Using the data beneath this instruction, retype only the lines from the one that contains "Each line is" down to the one that contains "178 280 11.12", both included, exactly as they appear.

(Collected data entries)

• • • • • • •

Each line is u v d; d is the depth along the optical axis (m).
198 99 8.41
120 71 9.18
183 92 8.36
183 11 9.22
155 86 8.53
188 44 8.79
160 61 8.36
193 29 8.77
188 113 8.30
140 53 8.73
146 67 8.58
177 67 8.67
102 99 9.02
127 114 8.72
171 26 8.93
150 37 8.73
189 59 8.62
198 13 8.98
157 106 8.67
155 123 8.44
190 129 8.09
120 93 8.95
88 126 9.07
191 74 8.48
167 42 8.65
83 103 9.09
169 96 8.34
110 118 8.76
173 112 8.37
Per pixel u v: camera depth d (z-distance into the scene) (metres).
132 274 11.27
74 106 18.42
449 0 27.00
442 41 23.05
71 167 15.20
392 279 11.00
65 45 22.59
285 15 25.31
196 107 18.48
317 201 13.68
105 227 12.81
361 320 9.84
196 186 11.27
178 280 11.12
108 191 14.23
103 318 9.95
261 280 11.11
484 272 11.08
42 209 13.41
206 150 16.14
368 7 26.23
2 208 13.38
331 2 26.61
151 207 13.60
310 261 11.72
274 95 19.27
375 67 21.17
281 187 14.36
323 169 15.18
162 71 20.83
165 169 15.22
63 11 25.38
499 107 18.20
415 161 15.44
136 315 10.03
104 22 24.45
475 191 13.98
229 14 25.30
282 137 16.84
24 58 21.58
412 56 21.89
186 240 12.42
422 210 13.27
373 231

• • • • • • •

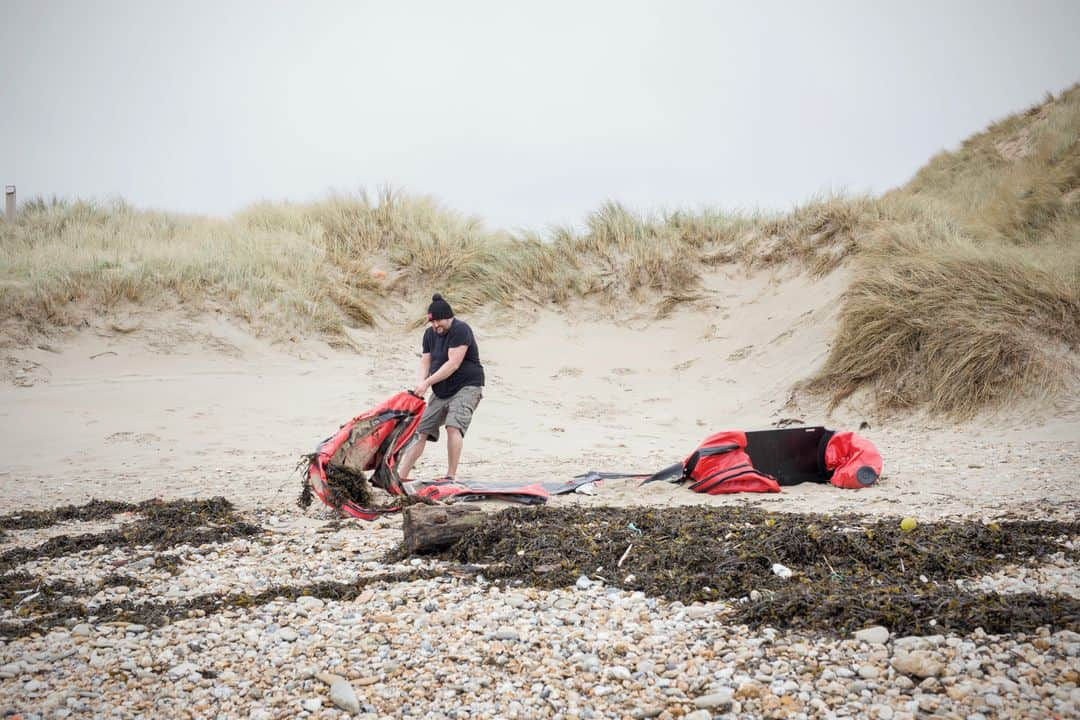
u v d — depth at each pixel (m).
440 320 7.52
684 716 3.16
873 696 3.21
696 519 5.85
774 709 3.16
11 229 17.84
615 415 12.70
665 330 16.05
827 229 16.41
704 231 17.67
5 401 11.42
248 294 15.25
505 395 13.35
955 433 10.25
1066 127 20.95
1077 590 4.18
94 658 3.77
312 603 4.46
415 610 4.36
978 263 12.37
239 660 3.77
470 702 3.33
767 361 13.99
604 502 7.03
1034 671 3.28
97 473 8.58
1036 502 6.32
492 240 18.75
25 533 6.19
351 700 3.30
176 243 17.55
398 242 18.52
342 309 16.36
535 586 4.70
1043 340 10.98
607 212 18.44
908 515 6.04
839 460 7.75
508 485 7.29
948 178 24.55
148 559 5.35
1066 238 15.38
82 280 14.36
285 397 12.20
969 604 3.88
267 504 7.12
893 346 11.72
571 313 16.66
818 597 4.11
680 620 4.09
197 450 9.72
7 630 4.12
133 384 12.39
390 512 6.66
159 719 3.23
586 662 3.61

• • • • • • •

Task solution:
Each line is u v d; d is the depth along the optical axis (m).
198 99 8.41
120 71 9.18
183 92 8.36
183 11 9.22
155 86 8.53
188 44 8.79
160 61 8.36
193 29 8.77
188 113 8.30
140 53 8.73
146 67 8.58
177 67 8.67
102 99 9.02
127 114 8.72
171 26 8.93
150 37 8.73
189 59 8.62
198 13 8.98
157 106 8.67
155 123 8.44
190 129 8.09
120 93 8.95
88 126 9.07
191 74 8.48
167 42 8.65
83 103 9.09
169 96 8.34
110 118 8.76
173 112 8.37
Per pixel u v: camera depth d (z-distance into the scene) (metres).
132 274 11.27
74 106 18.42
449 0 27.00
442 41 23.05
71 167 15.20
392 279 11.00
65 45 22.59
285 15 25.31
196 107 18.48
317 201 13.68
105 227 12.81
361 320 9.84
196 186 11.27
178 280 11.12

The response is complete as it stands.